# How many pounds of substrate for a 29gal?



## jesterx626 (Jul 27, 2005)

How many pounds of soil substrate for a 29gal?


----------



## mikfleye (Jul 27, 2006)

id go with about 35 lbs,


----------



## jesterx626 (Jul 27, 2005)

hm does more substrate equal more healthier plants because of more nutrients from soil? or does excessive amounts do nothing?


----------



## assclown (Dec 12, 2005)

thats a good question, is it like the sand rule?
1 lb of sand per gallon........29 gallons / 29 lbs of sand?


----------



## mikfleye (Jul 27, 2006)

assclown said:


> thats a good question, is it like the sand rule?
> 1 lb of sand per gallon........29 gallons / 29 lbs of sand?
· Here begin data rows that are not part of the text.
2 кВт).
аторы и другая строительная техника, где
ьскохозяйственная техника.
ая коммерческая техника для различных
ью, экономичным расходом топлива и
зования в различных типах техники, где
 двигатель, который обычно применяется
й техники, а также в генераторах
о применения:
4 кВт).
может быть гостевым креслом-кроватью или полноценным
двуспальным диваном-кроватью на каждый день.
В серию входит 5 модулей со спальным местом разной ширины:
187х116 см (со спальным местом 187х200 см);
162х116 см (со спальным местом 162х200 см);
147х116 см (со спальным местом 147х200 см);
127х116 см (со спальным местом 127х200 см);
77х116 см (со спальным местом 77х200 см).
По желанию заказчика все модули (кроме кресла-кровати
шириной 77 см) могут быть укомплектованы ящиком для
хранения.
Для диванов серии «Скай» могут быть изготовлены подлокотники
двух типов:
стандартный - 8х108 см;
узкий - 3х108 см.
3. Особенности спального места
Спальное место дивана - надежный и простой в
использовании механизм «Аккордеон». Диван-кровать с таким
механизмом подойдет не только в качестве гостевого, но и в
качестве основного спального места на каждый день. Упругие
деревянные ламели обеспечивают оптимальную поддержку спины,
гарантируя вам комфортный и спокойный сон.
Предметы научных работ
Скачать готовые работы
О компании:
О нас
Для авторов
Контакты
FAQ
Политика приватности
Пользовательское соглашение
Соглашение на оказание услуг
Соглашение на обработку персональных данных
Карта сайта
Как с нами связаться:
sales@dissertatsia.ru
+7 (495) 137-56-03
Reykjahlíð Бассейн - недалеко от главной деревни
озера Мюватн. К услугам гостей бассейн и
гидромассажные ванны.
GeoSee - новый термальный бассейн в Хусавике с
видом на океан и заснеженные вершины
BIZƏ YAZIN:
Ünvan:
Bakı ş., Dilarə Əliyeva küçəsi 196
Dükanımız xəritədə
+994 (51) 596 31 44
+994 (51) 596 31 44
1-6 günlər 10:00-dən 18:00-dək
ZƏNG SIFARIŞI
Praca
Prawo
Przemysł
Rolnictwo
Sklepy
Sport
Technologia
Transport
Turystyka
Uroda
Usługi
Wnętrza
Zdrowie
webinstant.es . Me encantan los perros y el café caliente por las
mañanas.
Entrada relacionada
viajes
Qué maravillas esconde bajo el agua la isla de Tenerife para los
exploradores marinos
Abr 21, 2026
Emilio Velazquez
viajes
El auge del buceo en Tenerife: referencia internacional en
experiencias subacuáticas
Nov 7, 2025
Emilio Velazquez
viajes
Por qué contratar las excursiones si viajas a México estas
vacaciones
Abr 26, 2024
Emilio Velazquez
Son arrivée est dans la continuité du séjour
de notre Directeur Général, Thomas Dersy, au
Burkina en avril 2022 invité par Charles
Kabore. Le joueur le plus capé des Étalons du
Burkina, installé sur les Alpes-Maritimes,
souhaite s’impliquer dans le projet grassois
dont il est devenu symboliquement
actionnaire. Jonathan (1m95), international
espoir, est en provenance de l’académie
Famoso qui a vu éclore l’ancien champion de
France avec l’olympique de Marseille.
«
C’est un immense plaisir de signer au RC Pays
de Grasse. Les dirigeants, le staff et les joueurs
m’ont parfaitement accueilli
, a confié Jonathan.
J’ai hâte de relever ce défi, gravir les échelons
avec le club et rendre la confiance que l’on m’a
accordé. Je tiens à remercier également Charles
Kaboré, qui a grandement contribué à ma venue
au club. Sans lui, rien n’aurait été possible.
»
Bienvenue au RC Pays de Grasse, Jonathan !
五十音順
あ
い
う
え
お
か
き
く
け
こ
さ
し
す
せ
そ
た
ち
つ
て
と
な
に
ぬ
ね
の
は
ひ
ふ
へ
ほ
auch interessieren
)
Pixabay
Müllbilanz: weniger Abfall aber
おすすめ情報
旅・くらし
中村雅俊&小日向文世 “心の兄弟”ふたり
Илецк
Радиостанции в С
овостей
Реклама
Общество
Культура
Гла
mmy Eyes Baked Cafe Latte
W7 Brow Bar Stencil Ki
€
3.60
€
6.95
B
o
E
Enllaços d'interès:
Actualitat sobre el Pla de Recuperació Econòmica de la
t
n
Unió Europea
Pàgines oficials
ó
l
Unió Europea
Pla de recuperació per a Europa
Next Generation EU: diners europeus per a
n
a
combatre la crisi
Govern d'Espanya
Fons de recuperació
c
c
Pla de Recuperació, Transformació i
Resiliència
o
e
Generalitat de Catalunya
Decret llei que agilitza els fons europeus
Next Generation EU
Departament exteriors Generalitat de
hmm,i have 100 lbs of sand in my 75g lol, thats because hte bags came in 50 lbs and it was easier that way lol


----------



## BlackSunshine (Mar 28, 2006)

I used 10lb of schultz in my 20l. that has the same footprint as the standard 29. however a portion is sand. so you could probably do for about 15-20lb and be good. tho schultz is lighter and thus takes up more space then heavy substrates.


----------



## Coldfire (Aug 20, 2003)

I just read a post from Harry that stated that small plants need 1" of substrate to properly root, and the large plants need 3" of substrate to root. So it really depends on what you want to plant in your tank. Could be 29 pounds of substrate, but it also could be more or less.

(Yes, I realize that I just ran around in circles)


----------



## traumatic (Jan 29, 2003)

You can go w/ layers and put sand on the bottom and gravel on top.

It can be as deep as you want. You can also scape it so the substrate is different depths in different spots. IMO it looks better when the substrate is deeper in the back than the front.


----------



## therizman1 (Jan 6, 2006)

It really depends on the substrate because of the differences in density of different substrates... a 5gal bucket of Soilmaster I can easily carry up a flight of strairs, a 5gal bucket of Home Depot gravel is damn near impossible to carry up a flight of stairs without taking a break or breaking the handle on the bucket...

Just get some and put it in and then see if you need more... I would start with 1lb per gallon and work your way up to however much you feel is suitable for your tank and desired plants.


----------



## jesterx626 (Jul 27, 2005)

yea but my question was say if i did put excessive substrate, would that give me healthier plants because theres technically more soil = more nutrients from soil?


----------



## BlackSunshine (Mar 28, 2006)

^ not really. because they are only going to be taking up the nutrients of the soil in their immediate area. the majority of their uptake will be from the ferts that you put in the tank.
It will however give them more area to root in. and larger plants will be able to get a better foothold in the tank. If they need more nutrients they simply grow longer roots. 
so I guess you could say they might benifit but not enough that it would be worth spending the extra to lay another 2" of substrate. What you might want to do is put donw some peat so that there is an area under the sub for the nutrients to soak up and the plants to feed. if need be.


----------



## jesterx626 (Jul 27, 2005)

just the answeri was looking for. thanks


----------